BLORA, Harianmuria.com – Badan Usaha Milik Desa (BUMDes) di Kabupaten Blora masih bergeliat, di tengah pemangkasan dana desa untuk kepentingan program koperasi merah putih.
Diketahui, Dana Desa (DD) di Kabupaten Blora turun hingga 65 persen, dari tahun 2025 yang mencapai Rp265 miliar tahun ini hanya sekitar Rp87 miliar diperuntukkan kepada 271 desa.
Dari jumlah alokasi itu, setiap desa di Kabupaten Blora hanya mendapatkan Rp215 juta hingga Rp373 juta.
Ditengah keterbatasan tersebut, BUMDes Berkah Lestari Desa Blungun, Kecamatan Jepon masih mampu mengoperasionalkan peternakan ayam petelur hingga 1.000 ekor ayam.

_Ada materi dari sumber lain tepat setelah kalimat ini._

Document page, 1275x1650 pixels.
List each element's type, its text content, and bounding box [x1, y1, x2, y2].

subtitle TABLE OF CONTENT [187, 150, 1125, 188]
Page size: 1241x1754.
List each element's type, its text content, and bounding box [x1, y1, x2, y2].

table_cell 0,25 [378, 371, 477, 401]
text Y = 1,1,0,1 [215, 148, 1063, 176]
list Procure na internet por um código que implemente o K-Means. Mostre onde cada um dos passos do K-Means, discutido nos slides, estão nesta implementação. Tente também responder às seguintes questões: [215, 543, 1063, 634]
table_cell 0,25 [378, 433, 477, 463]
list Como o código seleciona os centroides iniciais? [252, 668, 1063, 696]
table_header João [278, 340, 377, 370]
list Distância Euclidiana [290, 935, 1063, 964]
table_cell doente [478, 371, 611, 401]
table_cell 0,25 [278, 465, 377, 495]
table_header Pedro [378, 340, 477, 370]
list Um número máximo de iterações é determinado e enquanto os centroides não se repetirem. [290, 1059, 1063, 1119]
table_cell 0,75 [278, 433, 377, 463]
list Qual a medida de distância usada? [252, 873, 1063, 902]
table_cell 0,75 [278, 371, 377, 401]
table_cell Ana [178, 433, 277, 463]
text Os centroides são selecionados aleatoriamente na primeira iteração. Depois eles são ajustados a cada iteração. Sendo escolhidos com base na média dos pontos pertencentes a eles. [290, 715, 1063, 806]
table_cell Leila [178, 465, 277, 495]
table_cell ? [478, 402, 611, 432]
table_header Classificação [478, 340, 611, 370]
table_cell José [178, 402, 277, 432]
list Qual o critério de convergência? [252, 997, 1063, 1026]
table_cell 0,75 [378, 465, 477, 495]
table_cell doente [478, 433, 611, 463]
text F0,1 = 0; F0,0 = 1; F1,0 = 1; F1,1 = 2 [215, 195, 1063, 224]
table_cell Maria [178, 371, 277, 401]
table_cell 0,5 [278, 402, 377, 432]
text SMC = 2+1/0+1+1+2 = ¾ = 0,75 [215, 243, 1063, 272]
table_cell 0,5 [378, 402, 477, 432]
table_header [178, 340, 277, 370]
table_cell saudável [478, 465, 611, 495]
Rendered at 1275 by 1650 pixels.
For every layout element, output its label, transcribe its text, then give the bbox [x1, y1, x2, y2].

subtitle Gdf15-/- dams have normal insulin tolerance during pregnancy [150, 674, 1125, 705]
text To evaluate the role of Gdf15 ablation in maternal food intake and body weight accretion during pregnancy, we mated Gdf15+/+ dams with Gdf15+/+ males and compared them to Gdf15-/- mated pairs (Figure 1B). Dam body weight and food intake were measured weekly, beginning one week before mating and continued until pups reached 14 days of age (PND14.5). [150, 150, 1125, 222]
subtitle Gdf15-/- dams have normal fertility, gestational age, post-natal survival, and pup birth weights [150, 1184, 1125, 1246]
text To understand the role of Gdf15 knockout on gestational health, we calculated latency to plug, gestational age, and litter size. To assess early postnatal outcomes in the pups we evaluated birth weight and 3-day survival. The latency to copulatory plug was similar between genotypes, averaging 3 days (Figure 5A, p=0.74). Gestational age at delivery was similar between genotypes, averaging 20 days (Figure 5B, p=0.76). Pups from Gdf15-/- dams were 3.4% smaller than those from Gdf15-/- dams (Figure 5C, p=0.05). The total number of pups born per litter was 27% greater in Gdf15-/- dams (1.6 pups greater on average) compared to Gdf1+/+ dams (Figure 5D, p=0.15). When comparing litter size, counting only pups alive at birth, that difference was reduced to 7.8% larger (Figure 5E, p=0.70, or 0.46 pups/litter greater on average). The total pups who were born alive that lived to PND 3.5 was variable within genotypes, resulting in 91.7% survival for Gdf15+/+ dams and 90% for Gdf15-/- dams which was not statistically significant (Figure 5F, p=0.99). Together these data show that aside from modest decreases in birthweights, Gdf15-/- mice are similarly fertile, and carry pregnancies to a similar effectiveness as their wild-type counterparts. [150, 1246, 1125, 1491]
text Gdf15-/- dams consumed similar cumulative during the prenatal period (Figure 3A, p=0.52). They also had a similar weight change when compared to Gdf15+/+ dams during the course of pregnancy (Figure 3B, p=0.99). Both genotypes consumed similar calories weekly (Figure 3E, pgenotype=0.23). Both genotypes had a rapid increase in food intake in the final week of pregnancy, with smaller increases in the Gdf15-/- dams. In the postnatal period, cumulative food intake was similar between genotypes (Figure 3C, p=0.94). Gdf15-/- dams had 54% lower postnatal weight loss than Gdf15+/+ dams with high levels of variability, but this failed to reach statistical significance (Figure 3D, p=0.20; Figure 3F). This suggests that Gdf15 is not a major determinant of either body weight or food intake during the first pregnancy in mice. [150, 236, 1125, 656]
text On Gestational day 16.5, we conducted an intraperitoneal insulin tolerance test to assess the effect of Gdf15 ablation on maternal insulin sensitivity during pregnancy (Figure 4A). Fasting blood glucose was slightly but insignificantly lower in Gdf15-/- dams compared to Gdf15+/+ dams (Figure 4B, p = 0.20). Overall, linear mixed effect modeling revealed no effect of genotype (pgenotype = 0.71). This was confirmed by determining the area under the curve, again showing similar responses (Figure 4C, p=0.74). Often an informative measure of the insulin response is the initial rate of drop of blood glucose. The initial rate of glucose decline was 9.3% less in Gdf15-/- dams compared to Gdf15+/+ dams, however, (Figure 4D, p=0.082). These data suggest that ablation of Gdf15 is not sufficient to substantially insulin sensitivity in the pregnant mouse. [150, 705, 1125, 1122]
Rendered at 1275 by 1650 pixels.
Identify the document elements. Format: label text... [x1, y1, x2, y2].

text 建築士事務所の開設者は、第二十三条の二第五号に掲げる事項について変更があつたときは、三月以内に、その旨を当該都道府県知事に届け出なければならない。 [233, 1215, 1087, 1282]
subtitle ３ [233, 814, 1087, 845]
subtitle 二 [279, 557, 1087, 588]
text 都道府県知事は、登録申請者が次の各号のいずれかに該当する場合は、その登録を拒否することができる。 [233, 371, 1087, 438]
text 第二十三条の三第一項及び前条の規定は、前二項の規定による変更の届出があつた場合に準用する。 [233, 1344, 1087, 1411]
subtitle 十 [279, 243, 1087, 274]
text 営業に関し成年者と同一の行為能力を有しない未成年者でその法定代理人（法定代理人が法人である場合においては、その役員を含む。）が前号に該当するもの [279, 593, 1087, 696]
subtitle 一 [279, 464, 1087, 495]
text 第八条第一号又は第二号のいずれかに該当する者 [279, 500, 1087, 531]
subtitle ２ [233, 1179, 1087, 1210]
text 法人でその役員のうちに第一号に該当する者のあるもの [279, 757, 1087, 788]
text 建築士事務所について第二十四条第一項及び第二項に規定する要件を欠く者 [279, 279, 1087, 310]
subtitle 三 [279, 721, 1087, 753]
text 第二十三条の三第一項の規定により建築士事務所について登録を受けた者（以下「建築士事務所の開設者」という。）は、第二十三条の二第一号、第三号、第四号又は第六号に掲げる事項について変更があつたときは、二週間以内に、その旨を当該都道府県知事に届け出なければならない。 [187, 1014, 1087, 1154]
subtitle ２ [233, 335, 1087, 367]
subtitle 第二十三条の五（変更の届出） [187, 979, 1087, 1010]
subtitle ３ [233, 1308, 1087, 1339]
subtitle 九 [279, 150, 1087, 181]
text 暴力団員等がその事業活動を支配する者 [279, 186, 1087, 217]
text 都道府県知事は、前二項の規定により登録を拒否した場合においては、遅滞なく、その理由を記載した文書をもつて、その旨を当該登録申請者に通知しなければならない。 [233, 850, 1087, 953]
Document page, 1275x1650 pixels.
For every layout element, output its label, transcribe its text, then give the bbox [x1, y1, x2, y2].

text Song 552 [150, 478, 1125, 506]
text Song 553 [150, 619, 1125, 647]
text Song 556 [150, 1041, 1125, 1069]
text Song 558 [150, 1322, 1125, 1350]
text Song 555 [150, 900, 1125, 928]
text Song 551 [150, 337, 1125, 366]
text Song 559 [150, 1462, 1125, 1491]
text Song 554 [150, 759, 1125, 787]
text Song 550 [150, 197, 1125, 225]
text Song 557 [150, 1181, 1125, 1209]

Ketua BUMDes Berkah lestari Blungun, Syaerozi, mengatakan 1.000 ayam petelur tersebut belum membuahkan hasil, pasalnya ayam itu baru berproses sekitar dua minggu.
Kendati demikian, menurutnya proses demi proses tetap harus berjalan, guna mendukung ketahanan pangan di tingkat desa.
“Kita sudah targetkan akhir bulan ini bisa menuai hasil pertama, dari peternakan ayam petelur,” ujar Rozi, Selasa, 19 Mei 2026.
Hasil pertama, sambung Rozi, pihaknya tidak menargetkan berlebih terhadap produktivitas ayam petelur yang sedang digeluti. Menurutnya, berhasil 70 persen dari jumlah ayam saat ini sudah cukup baik.
“Kita targetnya 650 hingga 700 butir telur setiap hari, syukur-syukur bisa 800 butir setiap hari,” ucapnya.
Dari jumlah telur itu, diperkirakan mencapai 46 kilo telur setiap hari yang dapat dihasilkan. Sehingga pihaknya berharap pada bulan pertama hasil tersebut dapat memiliki pendapatan kotor mencapai Rp30 juta.
“Harga telur saat ini sedikit anjlok di angka Rp22 ribu. Namun potensi omzet ayam petelur ini saya perkirakan bisa tembus Rp1 juta per hari,” ujarnya.
Rozi mengaku masih berupaya melakukan pemasaran dengan harga maksimal, baik kepada pengepul maupun satuan pelayan pemenuhan gizi (SPPG).
“Ini bersama pemdes masih berupaya melakukan skema pemasaran. Namun tujuan utamanya menciptakan ekosistem ketahanan pangan di tingkat desa,” katanya.
Dalam upaya ketahanan pangan tingkat desa, saat ini pihaknya tidak hanya melakukan peternakan dan penjualan. Pihaknya juga mengajak masyarakat sekitar untuk mengupayakan ketahanan pangan secara mandiri melalui peternakan ayam petelur.
“Seyogyanya ketahanan pangan dilakukan dari tingkat rumah, hasil ayam petelur bisa dibuat makanan harian, bila ada lebih bisa dijual,” katanya.
Pihaknya juga berencana bila ada warga yang turut andil dalam peternakan ayam petelur skala kecil, hasilnya akan dibeli BUMDes.